The labor in the casting process can be saved.

[0036]

As described above, according to the cylinder head of the present invention, the air cooling passage is formed so as to pass through between the intake port and the exhaust port, and is separated by the air cooling passage. Thus, the cylinder head can be cooled by the air passing through the air cooling passage, and the heat transfer from the exhaust port side to the intake port side can be further reduced.
Therefore, a rise in temperature around the intake port can be suppressed, and a decrease in output due to a rise in intake air temperature can be prevented.

The air cooling passage is formed so as to pass between the intake port and the exhaust port and to have at least a part thereof extending along the direction in which the exhaust port extends. Can be sufficiently cooled,
The temperature rise of the cylinder head can be further suppressed,
Problems such as knocking due to heat of the cylinder head can be prevented.

[Brief description of the drawings]

FIG. 1 is an explanatory bottom view of a cylinder head according to the present embodiment.

FIG. 2 is a front view of a cylinder head.

FIG. 3 is a left side view of the cylinder head.

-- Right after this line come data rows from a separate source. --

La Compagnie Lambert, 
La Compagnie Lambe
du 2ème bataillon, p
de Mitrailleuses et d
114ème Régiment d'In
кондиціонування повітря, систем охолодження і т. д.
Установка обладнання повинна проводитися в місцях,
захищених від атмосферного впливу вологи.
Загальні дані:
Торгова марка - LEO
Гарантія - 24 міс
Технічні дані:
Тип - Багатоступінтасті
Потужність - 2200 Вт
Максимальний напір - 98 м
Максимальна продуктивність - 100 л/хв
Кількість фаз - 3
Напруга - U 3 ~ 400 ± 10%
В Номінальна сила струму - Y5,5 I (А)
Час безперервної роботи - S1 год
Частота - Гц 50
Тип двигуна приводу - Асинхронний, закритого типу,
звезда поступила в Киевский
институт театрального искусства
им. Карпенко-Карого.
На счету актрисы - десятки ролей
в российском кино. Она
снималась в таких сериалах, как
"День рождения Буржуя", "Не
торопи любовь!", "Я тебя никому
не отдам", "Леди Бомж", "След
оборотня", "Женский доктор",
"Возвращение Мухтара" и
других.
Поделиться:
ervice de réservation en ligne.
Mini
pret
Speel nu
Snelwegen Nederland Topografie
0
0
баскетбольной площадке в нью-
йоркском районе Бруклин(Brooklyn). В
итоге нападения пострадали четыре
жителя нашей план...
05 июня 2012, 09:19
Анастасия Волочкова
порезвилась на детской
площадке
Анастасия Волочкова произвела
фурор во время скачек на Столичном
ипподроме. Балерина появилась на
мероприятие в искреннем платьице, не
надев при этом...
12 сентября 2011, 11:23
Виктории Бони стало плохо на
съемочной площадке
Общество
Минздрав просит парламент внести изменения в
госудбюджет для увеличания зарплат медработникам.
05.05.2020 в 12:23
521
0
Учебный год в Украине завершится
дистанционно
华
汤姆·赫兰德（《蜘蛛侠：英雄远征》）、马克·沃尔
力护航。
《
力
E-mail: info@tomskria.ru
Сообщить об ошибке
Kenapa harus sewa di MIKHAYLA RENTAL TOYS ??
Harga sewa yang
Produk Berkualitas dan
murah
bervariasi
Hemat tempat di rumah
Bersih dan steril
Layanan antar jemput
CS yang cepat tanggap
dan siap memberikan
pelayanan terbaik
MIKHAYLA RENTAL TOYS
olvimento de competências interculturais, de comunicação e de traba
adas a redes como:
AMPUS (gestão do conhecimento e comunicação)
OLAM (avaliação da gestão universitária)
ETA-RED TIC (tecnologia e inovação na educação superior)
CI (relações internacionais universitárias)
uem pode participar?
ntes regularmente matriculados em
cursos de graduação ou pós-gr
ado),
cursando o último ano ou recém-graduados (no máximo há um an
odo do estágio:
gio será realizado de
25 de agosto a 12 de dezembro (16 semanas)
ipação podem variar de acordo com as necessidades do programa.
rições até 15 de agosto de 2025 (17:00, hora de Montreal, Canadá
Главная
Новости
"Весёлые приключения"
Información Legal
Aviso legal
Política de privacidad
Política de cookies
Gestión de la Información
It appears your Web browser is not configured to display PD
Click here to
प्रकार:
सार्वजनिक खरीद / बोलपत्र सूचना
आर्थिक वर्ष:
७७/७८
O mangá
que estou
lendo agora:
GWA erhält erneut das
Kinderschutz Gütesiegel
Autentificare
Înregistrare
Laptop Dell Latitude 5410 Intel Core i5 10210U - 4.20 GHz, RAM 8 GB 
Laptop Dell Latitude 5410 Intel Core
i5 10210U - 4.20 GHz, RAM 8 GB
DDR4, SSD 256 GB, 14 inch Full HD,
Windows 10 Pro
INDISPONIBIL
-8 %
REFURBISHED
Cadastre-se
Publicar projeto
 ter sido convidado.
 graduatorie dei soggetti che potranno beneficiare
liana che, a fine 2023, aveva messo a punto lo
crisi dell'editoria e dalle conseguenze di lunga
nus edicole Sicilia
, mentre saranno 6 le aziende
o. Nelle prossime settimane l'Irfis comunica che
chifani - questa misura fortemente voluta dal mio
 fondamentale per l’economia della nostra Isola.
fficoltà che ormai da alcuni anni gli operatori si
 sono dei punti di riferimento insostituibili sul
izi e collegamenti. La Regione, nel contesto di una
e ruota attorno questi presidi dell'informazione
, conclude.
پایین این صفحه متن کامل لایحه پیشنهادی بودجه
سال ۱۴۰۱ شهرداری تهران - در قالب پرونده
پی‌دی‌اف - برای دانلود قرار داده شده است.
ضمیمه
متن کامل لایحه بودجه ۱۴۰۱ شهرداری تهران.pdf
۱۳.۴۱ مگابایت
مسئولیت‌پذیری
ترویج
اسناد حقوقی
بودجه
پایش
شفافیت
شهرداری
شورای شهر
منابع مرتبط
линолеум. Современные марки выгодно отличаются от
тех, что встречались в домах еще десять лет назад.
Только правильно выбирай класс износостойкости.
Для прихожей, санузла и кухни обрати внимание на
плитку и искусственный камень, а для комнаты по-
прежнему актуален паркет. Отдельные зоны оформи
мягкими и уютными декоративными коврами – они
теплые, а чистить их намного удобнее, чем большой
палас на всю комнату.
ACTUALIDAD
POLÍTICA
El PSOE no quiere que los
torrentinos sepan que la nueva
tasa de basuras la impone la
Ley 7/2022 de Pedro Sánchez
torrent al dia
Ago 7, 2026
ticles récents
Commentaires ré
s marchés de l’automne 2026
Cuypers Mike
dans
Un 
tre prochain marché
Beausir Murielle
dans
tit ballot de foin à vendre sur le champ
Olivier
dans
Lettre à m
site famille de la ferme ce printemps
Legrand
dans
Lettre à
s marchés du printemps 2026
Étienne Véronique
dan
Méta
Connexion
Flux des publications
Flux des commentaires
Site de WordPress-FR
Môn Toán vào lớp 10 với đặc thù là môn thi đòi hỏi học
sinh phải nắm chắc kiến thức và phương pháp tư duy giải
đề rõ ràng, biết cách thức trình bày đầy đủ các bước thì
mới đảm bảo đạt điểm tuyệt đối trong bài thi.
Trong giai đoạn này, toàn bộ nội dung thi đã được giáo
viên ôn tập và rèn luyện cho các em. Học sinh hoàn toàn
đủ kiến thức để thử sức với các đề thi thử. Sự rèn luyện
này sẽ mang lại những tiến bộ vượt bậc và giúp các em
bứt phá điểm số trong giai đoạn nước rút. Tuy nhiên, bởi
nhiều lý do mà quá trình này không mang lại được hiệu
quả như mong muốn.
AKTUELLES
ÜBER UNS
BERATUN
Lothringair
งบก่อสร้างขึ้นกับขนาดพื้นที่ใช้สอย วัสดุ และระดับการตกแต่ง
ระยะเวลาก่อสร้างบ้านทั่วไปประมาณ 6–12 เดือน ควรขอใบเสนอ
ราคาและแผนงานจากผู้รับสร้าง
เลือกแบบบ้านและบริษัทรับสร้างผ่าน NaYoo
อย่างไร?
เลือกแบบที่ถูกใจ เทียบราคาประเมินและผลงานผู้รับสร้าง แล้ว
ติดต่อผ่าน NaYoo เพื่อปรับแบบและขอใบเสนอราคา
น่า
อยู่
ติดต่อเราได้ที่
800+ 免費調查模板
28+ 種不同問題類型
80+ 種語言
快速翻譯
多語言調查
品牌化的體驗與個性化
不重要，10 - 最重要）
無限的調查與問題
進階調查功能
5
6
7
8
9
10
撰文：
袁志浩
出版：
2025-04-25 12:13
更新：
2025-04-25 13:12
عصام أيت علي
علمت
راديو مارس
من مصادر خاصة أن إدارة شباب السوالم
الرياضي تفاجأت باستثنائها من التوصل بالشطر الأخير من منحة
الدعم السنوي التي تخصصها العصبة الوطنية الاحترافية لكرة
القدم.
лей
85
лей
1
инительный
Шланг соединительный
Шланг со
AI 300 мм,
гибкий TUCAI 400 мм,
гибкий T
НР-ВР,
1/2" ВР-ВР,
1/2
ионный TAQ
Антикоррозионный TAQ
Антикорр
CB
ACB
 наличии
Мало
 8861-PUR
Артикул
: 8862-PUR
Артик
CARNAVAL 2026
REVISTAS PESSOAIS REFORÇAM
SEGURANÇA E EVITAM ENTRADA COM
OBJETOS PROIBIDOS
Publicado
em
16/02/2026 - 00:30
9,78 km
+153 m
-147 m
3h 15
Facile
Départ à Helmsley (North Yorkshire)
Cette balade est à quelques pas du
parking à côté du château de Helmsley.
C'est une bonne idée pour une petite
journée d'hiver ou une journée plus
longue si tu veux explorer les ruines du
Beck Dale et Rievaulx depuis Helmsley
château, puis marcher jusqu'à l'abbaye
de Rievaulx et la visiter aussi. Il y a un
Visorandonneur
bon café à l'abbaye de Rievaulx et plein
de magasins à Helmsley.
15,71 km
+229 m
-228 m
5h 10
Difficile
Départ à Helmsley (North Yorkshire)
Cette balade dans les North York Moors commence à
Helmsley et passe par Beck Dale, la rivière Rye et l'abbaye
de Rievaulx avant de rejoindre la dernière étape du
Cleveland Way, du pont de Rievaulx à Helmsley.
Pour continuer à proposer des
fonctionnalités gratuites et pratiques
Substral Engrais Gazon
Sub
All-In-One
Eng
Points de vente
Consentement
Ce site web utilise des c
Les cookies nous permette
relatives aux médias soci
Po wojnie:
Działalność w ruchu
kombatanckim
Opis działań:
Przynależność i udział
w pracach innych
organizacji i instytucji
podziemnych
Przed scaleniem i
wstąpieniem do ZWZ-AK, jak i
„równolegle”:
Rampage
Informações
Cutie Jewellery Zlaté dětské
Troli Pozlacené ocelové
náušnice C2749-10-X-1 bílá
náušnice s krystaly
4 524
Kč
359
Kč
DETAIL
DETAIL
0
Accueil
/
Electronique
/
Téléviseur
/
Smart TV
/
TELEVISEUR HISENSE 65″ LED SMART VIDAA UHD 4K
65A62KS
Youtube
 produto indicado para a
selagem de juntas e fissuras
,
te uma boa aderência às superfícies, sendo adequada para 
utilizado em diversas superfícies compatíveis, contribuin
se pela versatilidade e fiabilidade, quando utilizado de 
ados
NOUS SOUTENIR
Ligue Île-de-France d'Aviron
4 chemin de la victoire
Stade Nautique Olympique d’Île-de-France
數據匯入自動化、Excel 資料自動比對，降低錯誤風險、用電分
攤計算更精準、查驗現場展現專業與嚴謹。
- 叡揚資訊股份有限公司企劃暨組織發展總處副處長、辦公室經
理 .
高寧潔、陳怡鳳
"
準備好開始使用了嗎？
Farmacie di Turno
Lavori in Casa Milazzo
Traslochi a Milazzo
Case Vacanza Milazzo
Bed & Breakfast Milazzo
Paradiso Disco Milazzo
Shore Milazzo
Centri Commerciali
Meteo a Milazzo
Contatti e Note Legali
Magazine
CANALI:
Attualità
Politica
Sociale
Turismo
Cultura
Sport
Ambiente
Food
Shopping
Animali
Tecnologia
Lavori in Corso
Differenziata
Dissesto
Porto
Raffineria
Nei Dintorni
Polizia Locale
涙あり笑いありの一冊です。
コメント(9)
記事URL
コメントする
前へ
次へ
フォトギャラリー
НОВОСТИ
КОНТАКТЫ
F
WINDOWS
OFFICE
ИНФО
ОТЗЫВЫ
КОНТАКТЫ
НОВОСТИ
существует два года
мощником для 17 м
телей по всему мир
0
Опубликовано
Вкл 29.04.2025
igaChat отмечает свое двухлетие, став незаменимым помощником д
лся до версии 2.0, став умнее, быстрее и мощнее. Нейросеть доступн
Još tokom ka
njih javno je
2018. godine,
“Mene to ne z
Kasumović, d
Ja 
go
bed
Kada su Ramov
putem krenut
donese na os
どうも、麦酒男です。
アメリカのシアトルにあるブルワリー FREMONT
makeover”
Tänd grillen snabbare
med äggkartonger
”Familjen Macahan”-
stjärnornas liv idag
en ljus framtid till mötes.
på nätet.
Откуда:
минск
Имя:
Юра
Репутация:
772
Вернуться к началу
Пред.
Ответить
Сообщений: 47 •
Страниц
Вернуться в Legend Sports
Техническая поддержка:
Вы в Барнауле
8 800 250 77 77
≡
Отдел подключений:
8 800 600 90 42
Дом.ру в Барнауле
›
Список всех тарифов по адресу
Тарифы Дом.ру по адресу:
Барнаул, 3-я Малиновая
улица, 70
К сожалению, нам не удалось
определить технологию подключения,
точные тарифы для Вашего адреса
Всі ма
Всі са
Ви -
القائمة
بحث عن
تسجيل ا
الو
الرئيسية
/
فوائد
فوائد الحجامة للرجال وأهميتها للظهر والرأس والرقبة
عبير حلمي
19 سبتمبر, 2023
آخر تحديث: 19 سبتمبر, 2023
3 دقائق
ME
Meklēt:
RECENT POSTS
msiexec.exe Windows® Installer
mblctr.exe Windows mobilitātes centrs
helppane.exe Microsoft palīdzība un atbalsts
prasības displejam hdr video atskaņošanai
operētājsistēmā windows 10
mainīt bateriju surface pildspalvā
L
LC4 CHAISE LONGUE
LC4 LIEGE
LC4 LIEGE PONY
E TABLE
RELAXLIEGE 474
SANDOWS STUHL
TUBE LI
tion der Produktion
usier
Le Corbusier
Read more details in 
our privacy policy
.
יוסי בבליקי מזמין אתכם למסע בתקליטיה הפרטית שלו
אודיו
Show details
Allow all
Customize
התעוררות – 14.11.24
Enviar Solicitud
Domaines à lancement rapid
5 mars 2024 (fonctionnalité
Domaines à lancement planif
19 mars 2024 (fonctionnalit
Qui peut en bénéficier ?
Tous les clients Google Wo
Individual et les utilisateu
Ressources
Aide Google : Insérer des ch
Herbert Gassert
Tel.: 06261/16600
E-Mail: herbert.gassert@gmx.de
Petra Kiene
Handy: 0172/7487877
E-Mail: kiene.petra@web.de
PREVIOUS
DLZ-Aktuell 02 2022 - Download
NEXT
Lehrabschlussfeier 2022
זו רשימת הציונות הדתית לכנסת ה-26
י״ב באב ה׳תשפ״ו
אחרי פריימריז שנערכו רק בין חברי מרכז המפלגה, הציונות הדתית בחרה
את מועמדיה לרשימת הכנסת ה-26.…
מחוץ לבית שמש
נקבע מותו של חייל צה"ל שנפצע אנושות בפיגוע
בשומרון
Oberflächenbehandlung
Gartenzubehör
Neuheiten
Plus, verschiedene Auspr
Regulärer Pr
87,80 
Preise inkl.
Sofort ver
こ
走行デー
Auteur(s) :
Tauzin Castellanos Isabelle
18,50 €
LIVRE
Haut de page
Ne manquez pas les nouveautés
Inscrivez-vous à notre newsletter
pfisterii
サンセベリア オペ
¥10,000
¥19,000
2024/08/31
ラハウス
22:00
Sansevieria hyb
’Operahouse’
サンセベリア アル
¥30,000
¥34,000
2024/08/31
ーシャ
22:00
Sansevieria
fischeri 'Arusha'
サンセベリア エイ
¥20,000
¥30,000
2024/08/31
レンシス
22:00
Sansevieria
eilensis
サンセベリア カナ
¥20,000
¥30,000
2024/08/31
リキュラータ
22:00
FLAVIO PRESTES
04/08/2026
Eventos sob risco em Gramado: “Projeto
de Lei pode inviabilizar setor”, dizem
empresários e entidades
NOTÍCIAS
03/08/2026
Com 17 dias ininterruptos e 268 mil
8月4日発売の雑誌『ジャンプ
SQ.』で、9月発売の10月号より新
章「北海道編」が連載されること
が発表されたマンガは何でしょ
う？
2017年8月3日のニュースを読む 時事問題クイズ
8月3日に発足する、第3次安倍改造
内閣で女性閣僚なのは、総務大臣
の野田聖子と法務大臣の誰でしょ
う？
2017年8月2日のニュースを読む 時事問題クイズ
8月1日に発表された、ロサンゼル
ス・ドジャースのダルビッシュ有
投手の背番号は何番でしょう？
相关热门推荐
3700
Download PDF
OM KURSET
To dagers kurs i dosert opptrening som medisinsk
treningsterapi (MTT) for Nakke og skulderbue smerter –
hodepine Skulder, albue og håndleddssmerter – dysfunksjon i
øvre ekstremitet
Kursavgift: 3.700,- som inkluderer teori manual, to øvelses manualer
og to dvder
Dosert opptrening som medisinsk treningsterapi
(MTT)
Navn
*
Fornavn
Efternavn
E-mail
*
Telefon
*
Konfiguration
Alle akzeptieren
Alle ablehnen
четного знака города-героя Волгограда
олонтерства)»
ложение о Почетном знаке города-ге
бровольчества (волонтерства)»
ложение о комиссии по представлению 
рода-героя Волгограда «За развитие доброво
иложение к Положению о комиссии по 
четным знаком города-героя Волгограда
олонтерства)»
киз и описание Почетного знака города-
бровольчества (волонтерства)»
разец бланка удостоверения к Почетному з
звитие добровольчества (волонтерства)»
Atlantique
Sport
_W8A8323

FIG. 4 is a rear view of the cylinder head.

[Explanation of symbols]

 DESCRIPTION OF SYMBOLS 1 Cylinder head 2 Lower surface 3 Front surface 4 Rear surface 5 Left side surface 7 Combustion chamber ceiling part 10 Exhaust port 20 Intake port 30 Air cooling passage 31 Exhaust port side passage part 32 Intake port side passage part 33 Passage passage part between intake and exhaust ports 34 Front through opening 35 Rear through-opening

Claims (5)

[Claims] 1. A cylinder head having an intake port formed as a passage for introducing intake air into a combustion chamber and an exhaust port formed as a passage for discharging exhaust gas in the combustion chamber. A cylinder head having an air cooling passage formed so as to pass through between the intake port and the exhaust port. 2. The cylinder head according to claim 1, wherein at least a part of the air cooling passage is formed along a direction in which the exhaust port extends. 3. The cylinder head according to claim 2, wherein at least a part of the air cooling passage is formed along a direction in which the intake port extends. 4. The intake port and the exhaust port are formed to extend in directions away from each other, and the air-cooling passage is bent and extended in a crank shape at a passage portion between the intake port and the exhaust port. The cylinder head according to claim 1, wherein: 5. The cylinder head according to claim 1, wherein the air cooling passage has one through-opening formed in a forward direction in a traveling direction of a vehicle mounted on the vehicle.